Ich war da erst gerade zur Schule gekommen, als ich ein kleines, sehr schwer zu öffnendes Blechdöschen Tigerbalsam in die Finger bekam. Ganz verzaubert war ich von den rätselhaften Schriftzeichen und der schönen Tempelabbildung auf dem roten Dosendeckel. Und als ich es endlich aufgekriegt hatte, kam mir der brennend-frische Geruch dieser wundersamen Salbe entgegen! Dies war wohl eines meiner ersten Erlebnisse, das meine Sinne für alles Fernöstliche geöffnet hatte. Später hatte ich asiatische Kampfkünste trainiert, eine Maturaarbeit über Qigong verfasst, nebst klinischer Psychologie auch Sinologie studiert, bin nach China gereist und hatte dort erste Erfahrungen mit der TCM machen dürfen. Taiji hatte mich mit seiner Facettenvielfalt mit Abstand am meisten fasziniert - und tut es immer noch. Während der letzten 15 Jahre habe ich Taiji als entspannende Bewegungsform, als unterstützende Therapiemethode, als Bewegungsmeditation zur Schulung der Achtsamkeit, als komplexen Gegenstand geistes- und naturwissenschaftlicher Forschungsarbeiten, als innere Kampfkunst und schliesslich auch als einen einzigartigen Weg, um sich mit dem Natürlichen in und um uns zu verbinden, sehr hoch zu schätzen gelernt.

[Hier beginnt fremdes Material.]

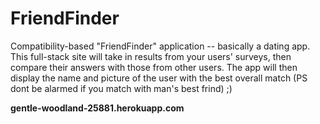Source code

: # FriendFinder
Compatibility-based "FriendFinder" application -- basically a dating app. This full-stack site will take in results from your users' surveys, then compare their answers with those from other users. The app will then display the name and picture of the user with the best overall match (PS dont be alarmed if you match with man's best frind) ;)


**gentle-woodland-25881.herokuapp.com**
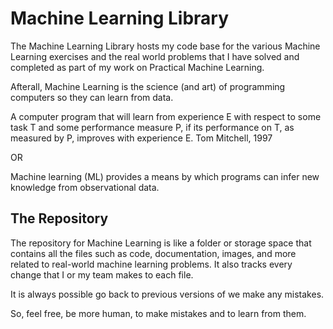 # Machine Learning Library

The Machine Learning Library hosts my code base for the various Machine Learning exercises and the real world problems that I have solved and completed as part of my work on Practical Machine Learning. 

Afterall, Machine Learning is the science (and art) of programming computers so they can learn from data.

A computer program that will learn from experience E with respect to some task T and some performance measure P, if its performance on T, as measured by P, improves with experience E.
Tom Mitchell, 1997

OR

Machine learning (ML) provides a means by which programs can infer new knowledge from observational data.

## The Repository

The repository for Machine Learning is like a folder or storage space that contains all the files such as code, documentation, images, and more related to real-world machine learning problems. It also tracks every change that I or my team makes to each file. 

It is always possible go back to previous versions of we make any mistakes.

So, feel free, be more human, to make mistakes and to learn from them.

Querverbindungen zu anderen komplementärmedizinischen Bereichen und Verfahren, insbesondere im Rahmen der TCM, gibt es viele. Taiji kann sehr gut als eine Komponente in ein multimodales therapeutisches Setting integriert werden. Ein besonders grosses Wirkpotenzial dieser vielseitig ressourcenweckenden Bewegungsform sehe ich im Bereich der Prävention von psychischen Störungen und körperlichen Erkrankungen. Im antiken China - so steht es im Huangdi Neijing, dem inneren Klassiker des Gelben Kaisers, geschrieben - wurde von einem guten Therapeuten erwartet, dass er die Leute erfolgreich behandelt, bevor ihre Krankheiten ausbrechen. Dabei hatten neben Anweisungen zu einer gesunden Lebensführung gerade gesundheitskräftigende Leibesübungen einen besonders hohen Stellenwert. Darauf dürfen wir uns zurückbesinnen.
Lieber Herr Dr. Nedeljković, ganz herzlichen Dank für das Interview!